What makes a pastor?
You’d think we would know the answer by now. There are endless books, websites, conferences and resources devoted to the subject. We are obsessed with leadership in the American church.
And yet …
We watch, yet again, the rise and fall of a prominent leader. Sooner or later, another leader will fall. Even in our churches (or maybe especially in our churches), bad behavior is tolerated at the highest levels. Egos are allowed to run wild. Maybe you are experiencing this in your own church. The fact is we have brought this on ourselves. We promote people with huge egos to places of leadership where they do not belong.
I have no doubt that most of our churches are led by humble, godly men and women. But I also have no doubt that the “Christian leadership industry” is trying to sell us something.

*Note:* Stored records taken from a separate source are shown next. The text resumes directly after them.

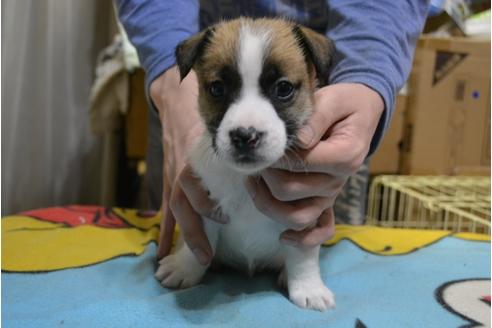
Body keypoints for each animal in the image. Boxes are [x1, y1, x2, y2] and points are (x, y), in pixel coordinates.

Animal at [156, 18, 336, 312]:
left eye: (283, 88)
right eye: (217, 88)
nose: (245, 136)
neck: (247, 177)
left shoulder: (304, 216)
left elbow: (303, 256)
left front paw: (308, 288)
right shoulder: (203, 205)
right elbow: (198, 244)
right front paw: (185, 268)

They are trying to sell us a new kind of leader. They are trying to sell us the kind of leader we do not need and convince us that this is the kind of man we need at the helm. The definition of “leader” and “pastor” has radically changed in the American church. Anyone who says the American church at large is interested in creating biblical leaders must be joking.
Don’t believe me?
Think about what our idea of “leadership qualities” is.
Then go to your Bible.
When I think of the leadership culture in America today, a few characteristics come to my mind, characteristics which are undoubtedly essential to be an “effective” leader in today’s churches. When I think of the books I have read, the conferences I have attended and the qualities that are most idolized in America, this is what I think of:
Extrovertism
This is the primary qualification for just about any leader in any realm. If you are not energized by social interaction, if your charisma does not fill a room like a gust of wind, you are probably dead on arrival. We need personalities, people. If our leaders are not impossibly smart, engaging, funny, gregarious and charismatic, then what good are they?
Entrepreneurship
Yes, a leader today must be able to be a self-starter, must have a “salesman” personality, with a silver tongue, able to move perfect strangers to action. Entrepreneurship is practically synonymous with pastoral leadership. Sales = leaders.
Executive Action
Yes, a leader must be able to start a ministry in his garage and build it into an empire, be the kind of guy who can administer a large, multifaceted ministry machine. A leader must be able to think like a businessman, be as wise and shrewd as a CEO. We don’t need a pastor, we need a president.
Marketability
Finally, a pastor must be a spot-on speaker, must be able to deliver eloquent sermons that are able to be broadcast to a dozen campuses and repackaged into online podcasts. A pastor must have a dozen resources to his name which promise other lowly pastors that they too can replicate his charm and charisma. If the people do not leap out of the chairs every time the man speaks, what good is he?